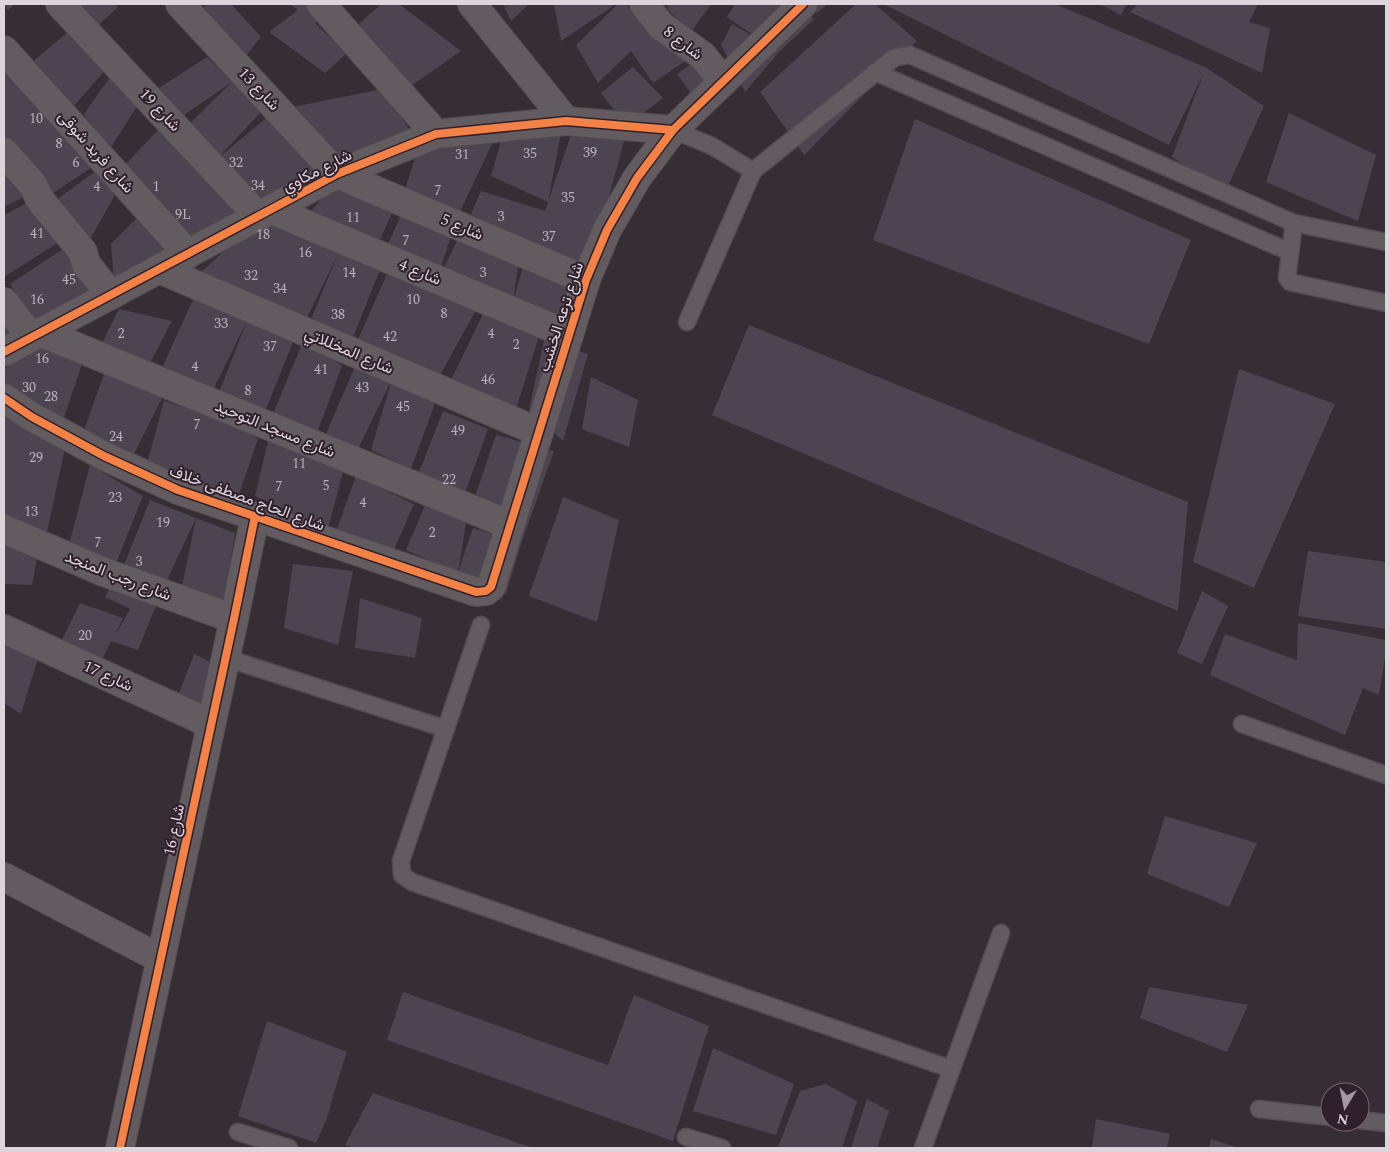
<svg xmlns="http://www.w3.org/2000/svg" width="1390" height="1152" viewBox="0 0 1390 1152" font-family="Spectral,Vazirmatn,serif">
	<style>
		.building { fill: #4d4452 }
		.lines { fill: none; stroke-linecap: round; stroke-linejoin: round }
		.service-casing { stroke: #534c52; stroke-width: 19 }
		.minor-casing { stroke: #534c52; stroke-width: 30 }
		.service { stroke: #625c60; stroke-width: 16 }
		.minor { stroke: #625c60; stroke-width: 28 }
		.cycleway-casing { stroke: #2f202c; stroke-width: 11 }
		.cycleway { stroke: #f48246; stroke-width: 8 }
		.labels { text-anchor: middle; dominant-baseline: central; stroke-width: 4; stroke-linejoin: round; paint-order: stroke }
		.number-label { font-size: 14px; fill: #bab0ba }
		.street-label { font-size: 16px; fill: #ded4dc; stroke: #2f202c }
	</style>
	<rect width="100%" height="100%" fill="#362e34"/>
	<g class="building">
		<path d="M4 4H15L8 10Z"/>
		<path d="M72 4H115L118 7 91 32Z"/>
		<path d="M209 4H231L261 37 245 57 197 11Z"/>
		<path d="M290 4H341L315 23 347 53 325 73 269 32 298 10Z"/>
		<path d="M381 4H399L461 51 408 88 359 24Z"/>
		<path d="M503 4H529L511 21Z"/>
		<path d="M554 4H616L561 41Z"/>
		<path d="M618 4H626L653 32 661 26 685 61 653 83 631 51 598 83 576 45Z"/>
		<path d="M669 4H711L689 35 667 8Z"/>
		<path d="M735 4H797L814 19 779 52 745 92 721 45 732 24 769 46 727 17Z"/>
		<path d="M804 4H828L817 13Z"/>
		<path d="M856 4H875L917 41 804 155 760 92Z"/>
		<path d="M883 4H1055L1205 67 1264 106 1225 193 1172 157 1204 72 1169 145Z"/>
		<path d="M1100 4H1127L1121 15Z"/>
		<path d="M1138 4H1258L1249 22 1270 28 1262 73 1130 12Z"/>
		<path d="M67 33 107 68 74 106 31 63Z"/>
		<path d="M703 56 723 85 698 103 677 74Z"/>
		<path d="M207 57 232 82 261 112 217 159 270 115 325 172 261 207 214 162 217 159 188 125 232 82 178 119 154 91Z"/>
		<path d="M4 65 103 160 41 201 33 170 4 138Z"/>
		<path d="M633 67 663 98 626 126 601 93Z"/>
		<path d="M111 76 139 103 103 160 84 114Z"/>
		<path d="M383 89 411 132 337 159 292 107Z"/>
		<path d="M1289 113 1376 155 1358 221 1266 182Z"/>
		<path d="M915 119 1191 240 1149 344 873 240Z"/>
		<path d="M161 127 246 224 188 241 123 167Z"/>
		<path d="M505 127 561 133 548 202 572 132 625 138 586 280 533 246 471 214 481 191 545 211 548 202 491 176Z"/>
		<path d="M421 140 493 142 454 224 405 189Z"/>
		<path d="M4 165 26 196 4 207Z"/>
		<path d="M100 168 116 193 83 252 56 200Z"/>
		<path d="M334 185 392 213 378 244 310 212Z"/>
		<path d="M32 200 61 241 4 277V215Z"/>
		<path d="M403 211 452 233 437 279 388 244Z"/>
		<path d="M136 219 177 253 114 283 111 244Z"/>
		<path d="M259 219 295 235 385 257 348 350 312 317 338 254 305 322 198 275Z"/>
		<path d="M459 237 520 252 513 302 443 270Z"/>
		<path d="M63 249 101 300 40 332 10 284Z"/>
		<path d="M524 263 572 285 560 322 513 302Z"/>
		<path d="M390 267 476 310 438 379 398 355 357 342Z"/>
		<path d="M194 297 295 337 264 414 220 390 247 321 211 394 163 366Z"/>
		<path d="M119 309 172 321 150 363 102 343Z"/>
		<path d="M484 312 540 333 515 412 452 378Z"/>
		<path d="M4 324 12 335 4 339Z"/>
		<path d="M749 325 1188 502 1178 611 712 415Z"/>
		<path d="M304 339 342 366 316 435 273 414Z"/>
		<path d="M544 340 588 354 563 441 529 410Z"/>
		<path d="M41 342 84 358 59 432 4 381V369Z"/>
		<path d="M357 362 392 379 357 451 325 436Z"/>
		<path d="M1239 369 1335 404 1254 588 1193 562Z"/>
		<path d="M104 374 164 394 131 460 83 433Z"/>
		<path d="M591 377 638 400 629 447 582 429Z"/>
		<path d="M392 379 435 403 411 469 371 450Z"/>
		<path d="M164 401 226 420 258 439 238 497 196 479 147 464Z"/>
		<path d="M443 411 488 429 456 518 466 523 458 572 473 528 507 538 466 523 496 435 554 451 521 544 506 594 406 550 425 505 450 516 410 495Z"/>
		<path d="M4 416 26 430 65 448 44 546 4 518Z"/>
		<path d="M269 437 344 468 328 529 255 496Z"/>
		<path d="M90 465 143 496 115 566 70 541Z"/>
		<path d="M356 476 414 504 393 552 337 529Z"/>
		<path d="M563 497 619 520 597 622 529 596Z"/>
		<path d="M150 500 196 518 235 533 224 603 181 591 196 518 161 593 124 565Z"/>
		<path d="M4 539 37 559 32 585 4 584Z"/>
		<path d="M1308 551 1386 562V629L1298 616Z"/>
		<path d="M293 564 353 571 338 645 284 628Z"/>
		<path d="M113 582 161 593 138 650 111 641 101 662 61 642 80 603 123 618 113 639 130 609 105 597Z"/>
		<path d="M1202 591 1228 606 1202 664 1177 653Z"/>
		<path d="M360 598 422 618 415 658 355 648Z"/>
		<path d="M1298 623 1386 640V652L1379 695 1363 688 1345 735 1210 675 1225 634 1297 660Z"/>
		<path d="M4 644 38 658 21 714 4 703Z"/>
		<path d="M194 654 216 665 214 712 178 696Z"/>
		<path d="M1165 816 1257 843 1229 907 1147 874Z"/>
		<path d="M1149 987 1248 1005 1227 1052 1140 1018Z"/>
		<path d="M403 992 608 1065 634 995 709 1026 673 1141 387 1040Z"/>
		<path d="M267 1021 347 1052 338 1079 327 1118 316 1143 238 1116Z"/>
		<path d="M713 1048 794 1084 776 1135 693 1111Z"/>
		<path d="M826 1084 857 1101 842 1148 778 1147 800 1091Z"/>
		<path d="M373 1093 533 1148H355L345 1145Z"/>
		<path d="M867 1099 889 1111 877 1148H851Z"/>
		<path d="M1096 1119 1170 1134 1167 1148H1092Z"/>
		<path d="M1211 1139 1238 1148H1209Z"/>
	</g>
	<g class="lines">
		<defs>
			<g id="service">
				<path d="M875 72 1290 252"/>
				<path d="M673 130 712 146 753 171"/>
				<path d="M1294 223 1287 278 1290 282 1386 303"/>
				<path d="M687 322 753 171 895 57 910 55 1294 223 1386 242"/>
				<path d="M481 625 401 861 402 875 412 882 951 1069"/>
				<path d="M226 658 446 729"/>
				<path d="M1242 724 1386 775"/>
				<path d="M1259 1109 1330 1117"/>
				<path d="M1360 1120 1386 1123"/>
				<path d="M238 1132 289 1148"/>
				<path d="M686 1137 722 1148"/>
				<path d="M923 1148 1001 933"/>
			</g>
			<g id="minor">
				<path d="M60 4 259 217"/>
				<path d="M180 4 337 174 586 280"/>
				<path d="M321 4 436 134"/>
				<path d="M472 4 566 121"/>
				<path d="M644 4 661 26 703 56 723 82"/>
				<path d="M4 50 188 254"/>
				<path d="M4 152 33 185 41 201 83 252 86 264 111 295"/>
				<path d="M272 210 569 335"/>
				<path d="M159 269 539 432"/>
				<path d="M4 302 31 337"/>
				<path d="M40 332 510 525"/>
				<path d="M4 352 337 174 436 134 566 121 673 130"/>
				<path d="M4 398 32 417 104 456 178 490 476 592 486 591 491 587 586 280 607 230 637 178 673 130 803 4"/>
				<path d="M4 529 101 571 234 619"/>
				<path d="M4 629 211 724"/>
				<path d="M4 877 161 959"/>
				<path d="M120 1148 234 619 255 516"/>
			</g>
		</defs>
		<use href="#service" class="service-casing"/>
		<use href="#minor" class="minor-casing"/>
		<use href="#service" class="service"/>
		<use href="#minor" class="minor"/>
		<defs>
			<g id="cycleway">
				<path d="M4 352 337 174 436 134 566 121 673 130"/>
				<path d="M4 398 32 417 104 456 178 490 476 592 486 591 491 587 586 280 607 230 637 178 673 130 803 4"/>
				<path d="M120 1148 234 619 255 516"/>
			</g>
		</defs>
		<use href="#cycleway" class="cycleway-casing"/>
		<use href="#cycleway" class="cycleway"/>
	</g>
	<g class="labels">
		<g class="number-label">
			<text x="36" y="118">10</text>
			<text x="59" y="143">8</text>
			<text x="590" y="152">39</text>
			<text x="530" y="153">35</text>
			<text x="462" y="154">31</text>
			<text x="76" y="162">6</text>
			<text x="236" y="162">32</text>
			<text x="258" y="185">34</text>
			<text x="97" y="186">4</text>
			<text x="156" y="186">1</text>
			<text x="438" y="190">7</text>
			<text x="568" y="197">35</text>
			<text x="183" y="214">9L</text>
			<text x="501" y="216">3</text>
			<text x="353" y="217">11</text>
			<text x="37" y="233">41</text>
			<text x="263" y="234">18</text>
			<text x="549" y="236">37</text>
			<text x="406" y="240">7</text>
			<text x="305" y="252">16</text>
			<text x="349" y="272">14</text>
			<text x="483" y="272">3</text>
			<text x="251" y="275">32</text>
			<text x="69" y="279">45</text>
			<text x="280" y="288">34</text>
			<text x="37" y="299">16</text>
			<text x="413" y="299">10</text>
			<text x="444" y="313">8</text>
			<text x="338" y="314">38</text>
			<text x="221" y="323">33</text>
			<text x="121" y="333">2</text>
			<text x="491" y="333">4</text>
			<text x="390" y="336">42</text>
			<text x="516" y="344">2</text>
			<text x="270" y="346">37</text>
			<text x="42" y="358">16</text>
			<text x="195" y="366">4</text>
			<text x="321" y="369">41</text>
			<text x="488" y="379">46</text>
			<text x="29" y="387">30</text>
			<text x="362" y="387">43</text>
			<text x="248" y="390">8</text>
			<text x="51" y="396">28</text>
			<text x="403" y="406">45</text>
			<text x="197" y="424">7</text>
			<text x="458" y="430">49</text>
			<text x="116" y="436">24</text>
			<text x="36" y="457">29</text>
			<text x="299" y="463">11</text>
			<text x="449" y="479">22</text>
			<text x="326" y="485">5</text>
			<text x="279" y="486">7</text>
			<text x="115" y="497">23</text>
			<text x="363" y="502">4</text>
			<text x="31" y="511">13</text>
			<text x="163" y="522">19</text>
			<text x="432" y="532">2</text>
			<text x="98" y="542">7</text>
			<text x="139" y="561">3</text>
			<text x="85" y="635">20</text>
		</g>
		<g class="street-label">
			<text transform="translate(683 43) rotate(38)">شارع 8</text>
			<text transform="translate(259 89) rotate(47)">شارع 13</text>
			<text transform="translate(160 110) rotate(47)">شارع 19</text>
			<text transform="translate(96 152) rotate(48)">شارع فريد شوقى</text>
			<text transform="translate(317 171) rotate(-27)">شارع مكاوي</text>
			<text transform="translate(462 227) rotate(23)">شارع 5</text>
			<text transform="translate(420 272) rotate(23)">شارع 4</text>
			<text transform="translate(561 317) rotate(-72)">شارع ترعه الخشب</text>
			<text transform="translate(349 351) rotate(23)">شارع المخللاتي</text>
			<text transform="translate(275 429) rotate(22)">شارع مسجد التوحيد</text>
			<text transform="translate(247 498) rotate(20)">شارع الحاج مصطفى خلاف</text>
			<text transform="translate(118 576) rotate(21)">شارع رجب المنجد</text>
			<text transform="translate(108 676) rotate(25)">شارع 17</text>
			<text transform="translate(174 830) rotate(-78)">شارع 16</text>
		</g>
	</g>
	<rect width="1390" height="1152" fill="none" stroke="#ded4dc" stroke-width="10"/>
	<g transform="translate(1345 1107) rotate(190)"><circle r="24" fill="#2f202c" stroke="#756872"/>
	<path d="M0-4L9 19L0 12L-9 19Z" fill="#a39aa1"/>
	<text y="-8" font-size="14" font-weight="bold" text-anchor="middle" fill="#ded4dc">N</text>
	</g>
</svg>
=====
> [REQUIRED ACTION] Search the material for the word "service". Each line where it is found must be copied.

> [OUTPUT BELOW]
		.service-casing { stroke: #534c52; stroke-width: 19 }
		.service { stroke: #625c60; stroke-width: 16 }
			<g id="service">
		<use href="#service" class="service-casing"/>
		<use href="#service" class="service"/>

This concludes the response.